The Internet of Things (IoT) fundamentally influences today’s digital strategies with disruptive business operating models and fast changing markets. New business information systems are integrating emerging Internet of Things infrastructures and components. With the huge diversity of Internet of Things technologies and products organizations have to leverage and extend previous enterprise architecture efforts to enable business value by integrating the Internet of Things into their evolving Enterprise Architecture Management environments. Both architecture engineering and management of current enterprise architectures is complex and has to integrate beside the Internet of Things synergistic disciplines like EAM - Enterprise Architecture and Management with disciplines like: services & cloud computing, semantic-based decision support through ontologies and knowledge-based systems, big data management, as well as mobility and collaboration networks. To provide adequate decision support for complex business/IT environments, it is necessary to identify affected changes of Internet of Things environments and their related fast adapting architecture. We have to make transparent the impact of these changes over the integral landscape of affected EAM-capabilities, like directly and transitively impacted IoT-objects, business categories, processes, applications, services, platforms and infrastructures. The paper describes a new metamodel-based approach for integrating partial Internet of Things objects, which are semi-automatically federated into a holistic Enterprise Architecture Management environment.

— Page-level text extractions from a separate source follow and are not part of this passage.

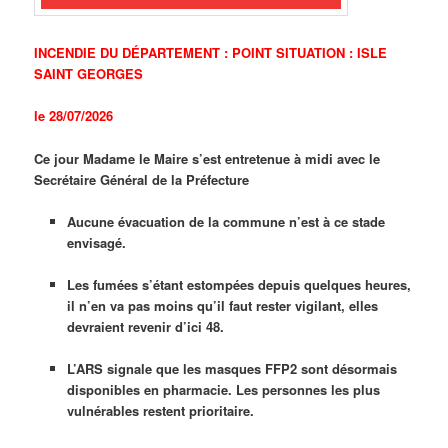
INCENDIE DU DÉPARTEMENT : POINT SITUATION : ISLE
SAINT GEORGES
le 28/07/2026
Ce jour Madame le Maire s’est entretenue à midi avec le
Secrétaire Général de la Préfecture
Aucune évacuation de la commune n’est à ce stade
envisagé.
Les fumées s’étant estompées depuis quelques heures,
il n’en va pas moins qu’il faut rester vigilant, elles
devraient revenir d’ici 48.
L’ARS signale que les masques FFP2 sont désormais
disponibles en pharmacie. Les personnes les plus
vulnérables restent prioritaire.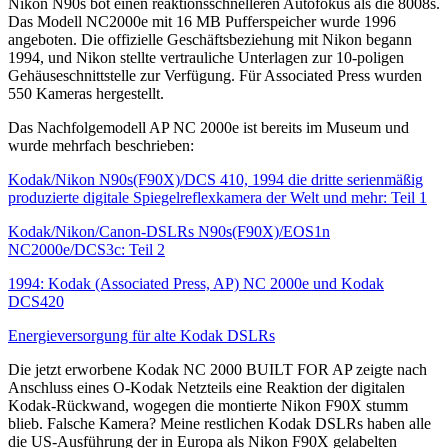
Nikon N90s bot einen reaktionsschnelleren Autofokus als die 8008s.
Das Modell NC2000e mit 16 MB Pufferspeicher wurde 1996
angeboten. Die offizielle Geschäftsbeziehung mit Nikon begann
1994, und Nikon stellte vertrauliche Unterlagen zur 10-poligen
Gehäuseschnittstelle zur Verfügung. Für Associated Press wurden
550 Kameras hergestellt.
Das Nachfolgemodell AP NC 2000e ist bereits im Museum und
wurde mehrfach beschrieben:
Kodak/Nikon N90s(F90X)/DCS 410, 1994 die dritte serienmäßig
produzierte digitale Spiegelreflexkamera der Welt und mehr: Teil 1
Kodak/Nikon/Canon-DSLRs N90s(F90X)/EOS1n
NC2000e/DCS3c: Teil 2
1994: Kodak (Associated Press, AP) NC 2000e und Kodak
DCS420
Energieversorgung für alte Kodak DSLRs
Die jetzt erworbene Kodak NC 2000 BUILT FOR AP zeigte nach
Anschluss eines O-Kodak Netzteils eine Reaktion der digitalen
Kodak-Rückwand, wogegen die montierte Nikon F90X stumm
blieb. Falsche Kamera? Meine restlichen Kodak DSLRs haben alle
die US-Ausführung der in Europa als Nikon F90X gelabelten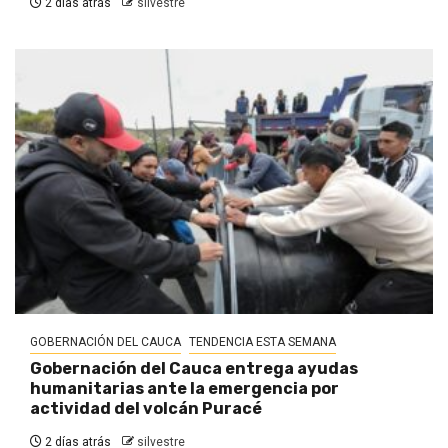
2 días atrás
silvestre
GOBERNACIÓN DEL CAUCA
TENDENCIA ESTA SEMANA
Gobernación del Cauca entrega ayudas
humanitarias ante la emergencia por
actividad del volcán Puracé
2 días atrás
silvestre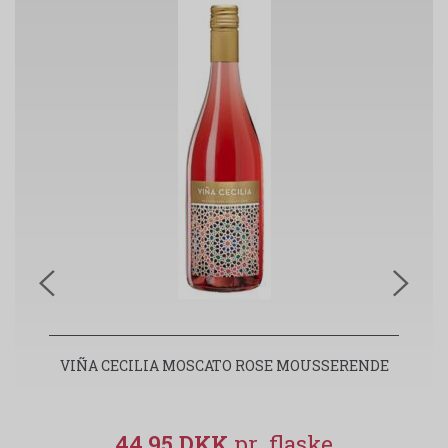
VIÑA CECILIA MOSCATO ROSE MOUSSERENDE
T
44,95 DKK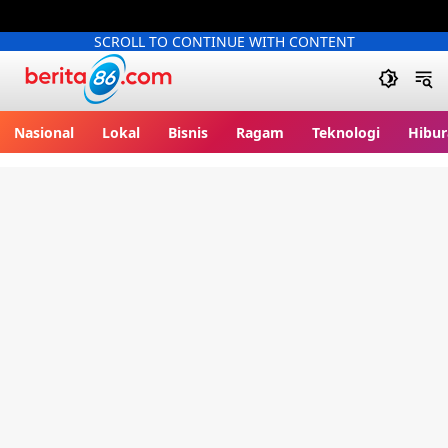
SCROLL TO CONTINUE WITH CONTENT
Berita86.com
Nasional
Lokal
Bisnis
Ragam
Teknologi
Hibur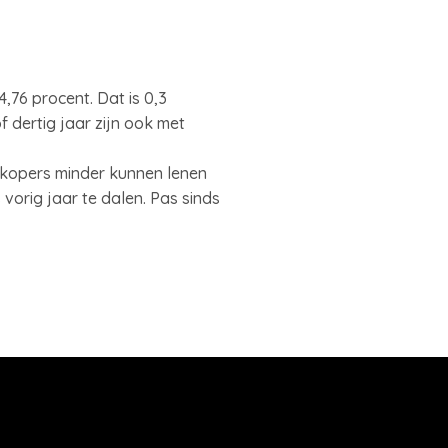
4,76 procent. Dat is 0,3
 dertig jaar zijn ook met
nkopers minder kunnen lenen
orig jaar te dalen. Pas sinds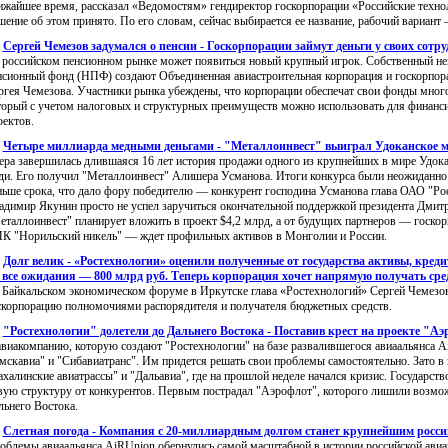
ижайшее время, рассказал «Ведомостям» гендиректор госкорпорации «Российские техно
шение об этом принято. По его словам, сейчас выбирается ее название, рабочий вариан
:
Сергей Чемезов задумался о пенсии - Госкорпорации займут деньги у своих сотр
 российском пенсионном рынке может появиться новый крупный игрок. Собственный не
нсионный фонд (НПФ) создают Объединенная авиастроительная корпорация и госкорпор
ргея Чемезова. Участники рынка убеждены, что корпорации обеспечат свои фонды мно
торый с учетом налоговых и структурных преимуществ можно использовать для финанс
оектов.
:
Четыре миллиарда медными деньгами - "Металлоинвест" выиграл Удоканское 
ера завершилась длившаяся 16 лет история продажи одного из крупнейших в мире Удок
ди. Его получил "Металлоинвест" Алишера Усманова. Итоги конкурса были неожиданно
ньше срока, что дало фору победителю — конкурент господина Усманова глава ОАО "Ро
адимир Якунин просто не успел заручиться окончательной поддержкой президента Дмит
еталлоинвест" планирует вложить в проект $4,2 млрд, а от будущих партнеров — госко
К "Норильский никель" — ждет профильных активов в Монголии и России.
:
Долг велик - «Ростехнологии» оценили полученные от государства активы, кред
все ожидания — 800 млрд руб. Теперь корпорация хочет напрямую получать сре
 Байкальском экономическом форуме в Иркутске глава «Ростехнологий» Сергей Чемезо
скорпорацию полномочиями распорядителя и получателя бюджетных средств.
:
"Ростехнологии" долетели до Дальнего Востока - Поставив крест на проекте "Аэ
авиакомпанию, которую создают "Ростехнологии" на базе развалившегося авиаальянса A
мскавиа" и "Сибавиатранс". Им придется решать свои проблемы самостоятельно. Зато в
ахалинские авиатрассы" и "Дальавиа", где на прошлой неделе начался кризис. Государст
вую структуру от конкурентов. Первым пострадал "Аэрофлот", которого лишили возмож
льнего Востока.
:
Слетная погода - Компания с 20-миллиардным долгом станет крупнейшим росс
облемы авиаальянса AiRUnion обернулись самой масштабной в истории российской авиац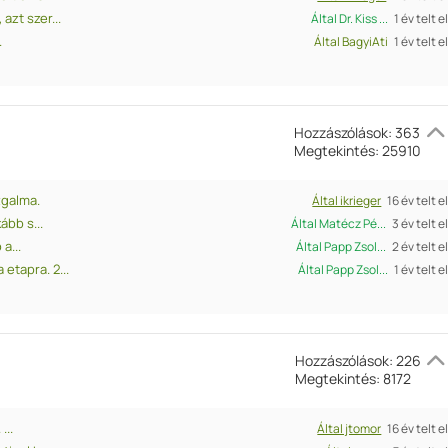
zt szer...
Által Dr. Kiss ...
1 év telt e
.
Által BagyiAti
1 év telt e
Hozzászólások: 363
Megtekintés: 25910
zgalma.
Által ikrieger
16 év telt e
ább s...
Által Matécz Pé...
3 év telt e
a...
Által Papp Zsol...
2 év telt e
tapra. 2...
Által Papp Zsol...
1 év telt e
Hozzászólások: 226
Megtekintés: 8172
...
Által jtomor
16 év telt e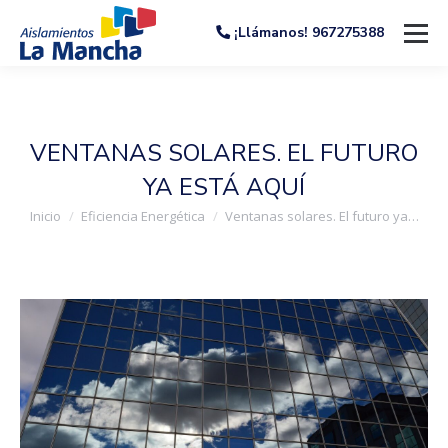
¡Llámanos! 967275388
VENTANAS SOLARES. EL FUTURO
YA ESTÁ AQUÍ
Estás aquí:
Inicio
Eficiencia Energética
Ventanas solares. El futuro ya…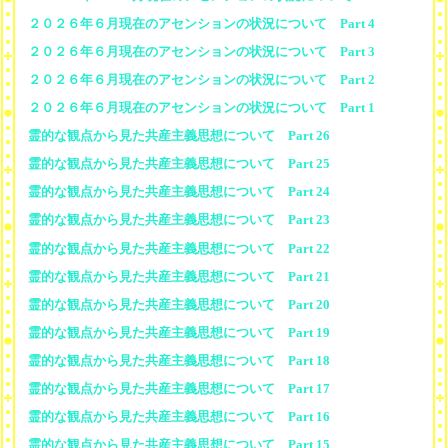
２０２６年６月現在のアセンションの状況について Part 4
２０２６年６月現在のアセンションの状況について Part 3
２０２６年６月現在のアセンションの状況について Part 2
２０２６年６月現在のアセンションの状況について Part 1
霊的な観点から見た共産主義思想について Part 26
霊的な観点から見た共産主義思想について Part 25
霊的な観点から見た共産主義思想について Part 24
霊的な観点から見た共産主義思想について Part 23
霊的な観点から見た共産主義思想について Part 22
霊的な観点から見た共産主義思想について Part 21
霊的な観点から見た共産主義思想について Part 20
霊的な観点から見た共産主義思想について Part 19
霊的な観点から見た共産主義思想について Part 18
霊的な観点から見た共産主義思想について Part 17
霊的な観点から見た共産主義思想について Part 16
霊的な観点から見た共産主義思想について Part 15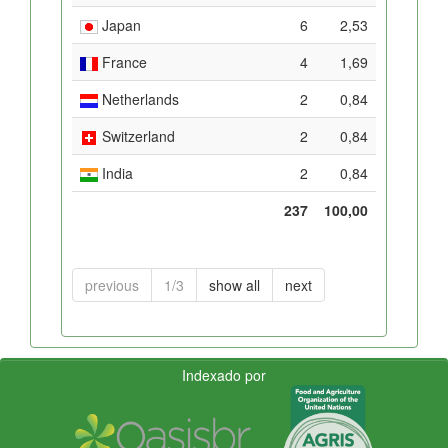
Japan
6
2,53
France
4
1,69
Netherlands
2
0,84
Switzerland
2
0,84
India
2
0,84
237
100,00
previous
1/3
show all
next
Indexado por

The digital transformation of our society changes the way we live, work, learn, communicate, and collaborate. This disruptive change interacts with all information processes and systems that are important business enablers for the digital transformation since years. The Internet of Things, social collaboration systems for adaptive case management, mobility systems and services for Big Data in cloud services environments are emerging to support intelligent user-centered and social community systems. They will shape future trends of business innovation and the next wave of information and communication technology. Biological metaphors of living and adaptable ecosystems provide the logical foundation for self-optimizing and resilient run-time environments for intelligent business services and related distributed information systems with service-oriented enterprise architectures. The present research investigates mechanisms for flexible adaptation and evolution of digital enterprise architectures in the context of integrated synergistic disciplines like distributed service-oriented architectures and information systems, EAM - Enterprise Architecture and Management, metamodeling, semantic echnologies, web services, cloud computing and Big Data technology. Our aim is to support flexibility and agile transformations for both business domains and related enterprise systems through adaptation and evolution of digital enterprise architectures. The present research paper investigates digital transformations of business and IT and integrates fundamental mappings between adaptable digital enterprise architectures and service-oriented information systems.